§ 課題:
次のスティーブ・ミラー・バンドについての文章を読み、問いに答えなさい。
1. スティーブ・ミラーが60年代初頭から本物のブルースを学んだ都市はどこですか。
2. アルバム『ジョーカー』は全米チャートで何位になりましたか。
3. 1960年代中頃のサンフランシスコで人気のあったグループの音楽は、何と呼ばれていましたか。

§ 本文抜粋:
************

サイケデリックブルースロックからアメリカンロックへと転身したスティーブ・ミラー・バンドの『ジョーカー』

2021年11月5日 / 18:00

スティーブ・ミラーは多彩な才能を持ったアーティストである。60年代初頭からシカゴで本物のブルースを学び、サンフランシスコに移り住んでからは白人ブルースロッカーとして独自のサイケデリックブルースを追求しようとした。しかし71年、自動車事故による長期間の療養生活の間にいろいろ考えるところがあったようで、グループのメンバーを総入れ替えし、キャッチーなスタイルのロックグループとして再スタートを切る。今回取り上げる『ジョーカー』は新生スティーブ・ミラー・バンドの第一弾アルバムであり、王道のアメリカンロック作品となった。本作はグループ初のトップテンヒット(全米2位)で、タイトル曲の「ジョーカー」は1位を獲得、今でもアメリカンロックを代表する名曲として多くの人から愛されている
60年代サンフランシスコの代表グループ

1960年代中頃のサンフランシスコで人気のあったロックグループと言えば、まだレコードをリリースしているわけではなかったが、ジェファーソン・エアプレイン、クイックシルバー・メッセンジャー・サービス、モビー・グレイプ、グレイトフル・デッド、ドアーズ、ビッグ・ブラザー&ホールディング・カンパニー(ジャニス・ジョプリンを擁した)などが挙げられる。ヒッピー文化が中心であった当時のサンフランシスコのミュージックシーンは、ドラッグ抜きでは語れないことから、彼らの音楽はサイケデリックロックとかアシッドロックなどと呼ばれていた。

************

§ 資料:
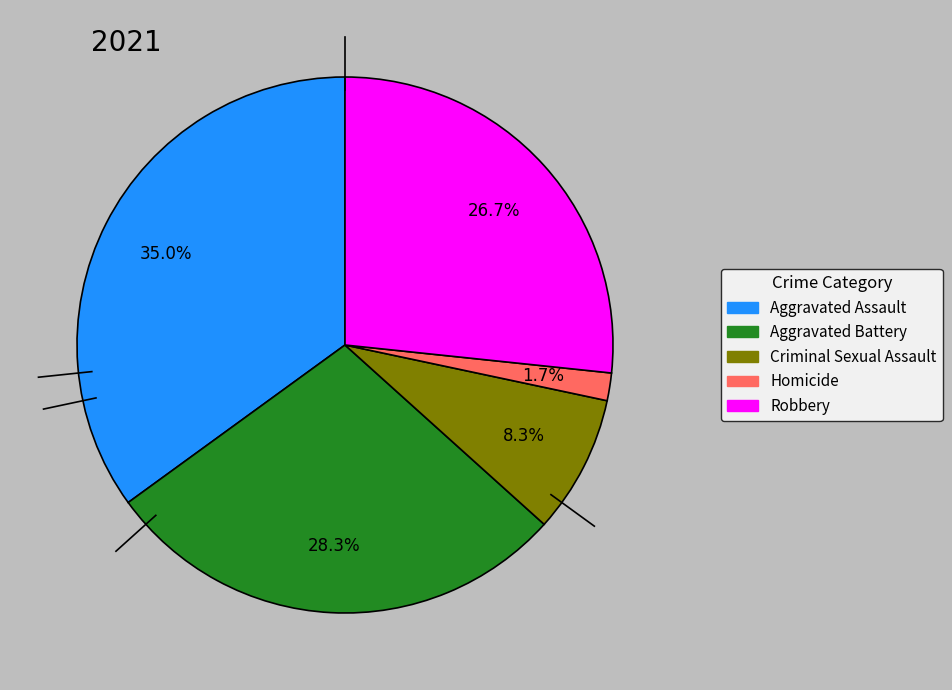

Does Robbery account for over 50% of the chart?

No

************

§ 解答:
1. シカゴ
2. 全米2位
3. サイケデリックロック、アシッドロック